I’d love to hear comments or suggestions on how you think indexation should be measured and, based on the data sources I mentioned above, how you would report site (or subfolder) indexation levels. My work here is far from complete and I’d be delighted to hear from anyone who has thoughts on the topic.

Comments

  1. Eduard Blacquière

    Great thinking, Richard. What did you learn from adding internal link data and MozRank?

    I’d love to see more data side by side as well. For example when and how often the url is crawled and if the specific url has external links. In my opinion this could also help indicate what makes an indexation treshold.

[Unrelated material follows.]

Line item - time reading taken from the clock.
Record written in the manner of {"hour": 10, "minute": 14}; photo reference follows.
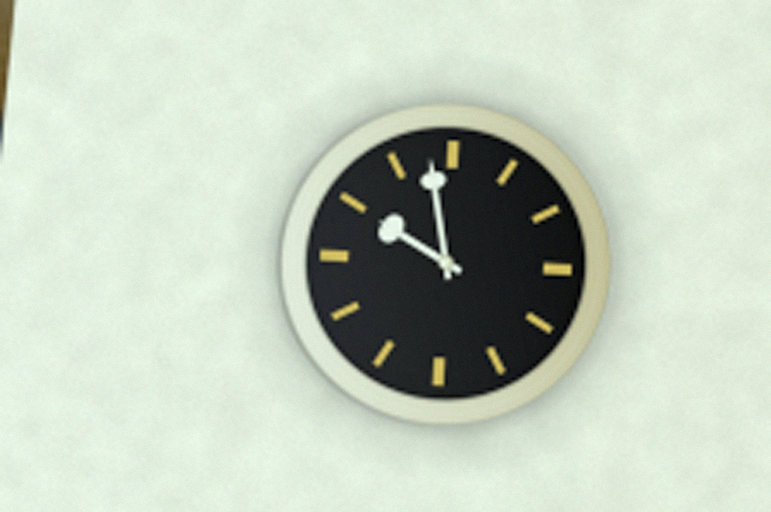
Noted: {"hour": 9, "minute": 58}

    I’m also thinking of Patrick Altoft’s post from March where he uses multiple xml sitemaps to calculate an indexation ratio per site level: http://www.blogstorm.co.uk/using-multiple-sitemaps-to-analyse-indexation-on-large-sites/

  2. jaamit

    Great first experiments here Richard. I was going to mention Patrick’s multiple sitemaps solution too, as this is in a sense as close to a “from the horses mouth” indexation metric as you can get.

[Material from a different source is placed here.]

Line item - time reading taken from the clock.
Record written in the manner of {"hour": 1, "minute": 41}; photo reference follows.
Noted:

    The number of cached URLs metric is interesting (especially the use of mozenda to scrape that figure!) – but this does include pages with a noindex metatag which may have been cached/crawled but not indexed. Still an indication of something though I guess.

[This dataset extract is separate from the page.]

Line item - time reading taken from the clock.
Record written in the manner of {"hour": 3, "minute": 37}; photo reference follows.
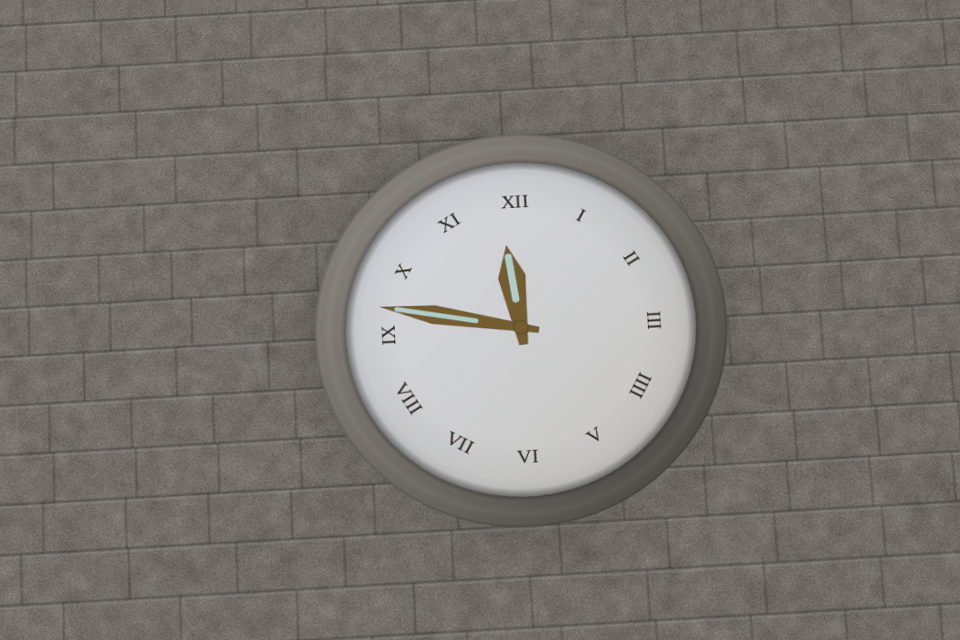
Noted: {"hour": 11, "minute": 47}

    Moving beyond values of how many pages are cached/indexed, I recall an excellent idea from Hamlet Batista back in the day about measuring the cache date of a page – well perhaps you could use Mozenda to aggregate cache dates of all cached pages within a site / section and that could be a useful metric / KPI to improve. Just a thought, havent really worked it through in my mind yet… ;)

  3. richardbaxterseo

    Hey Jaamit

    The indexation numbers provided by Google in Sitemaps are useful – but the numbers are limited to the sitemap file as a whole. If you’ve divided your sitemaps up folder by folder, that’s useful – but the methodology outlined in this post is an attempt at a page by page view of indexation.

    Mozenda captures the date and time, and so over time you could recrawl the URL list to get fresh cache dates. That would be expensive though!

    I think there’s definitely scope to establish rules around page by page indexation metrics using automated / scraped cache queries, value metrics and traffic data. I think the data might become more relevant on a macro scale, with many sites covering hundreds of thousands of pages, possibly millions.

  4. richardbaxterseo

    Eduard, thanks for your comments!

    I’m working on a follow up to this that covers principles on “employment” – how hard is a content section working based on indexed / cached pages, traffic data and links will play a role in this. I have no idea what, if any answers I’ll get out of it :-)

  5. Carter Cole

    im working to build this kind of analysis directly into SEO Site Tools ive got oauth working pulling webmaster tools and Google analytics data as well as grabbing and parsing the link and query csv that you can export… i built my PR lookup with snowshoe technique allowing for even faster lookups

  6. Kris - Health Blog

    I use a plugin that puts the “noindex” attribute on tag pages. I believe it may help reduce duplicate content, but not sure if it matters though since I use excerpts anyways except in the post itself.

  7. Modi

    Nice post.

    Re scraping cached dates Scrapebox does a pretty good job. Combining scrapebox and Xenu one can easily figure out what the indexation rate is in each level as Xenu does split sites per level.

    Also, using Scrapebox again it’s very easy to detect which URLs have been indexed as not all URLs detected by Xenu may be indexed.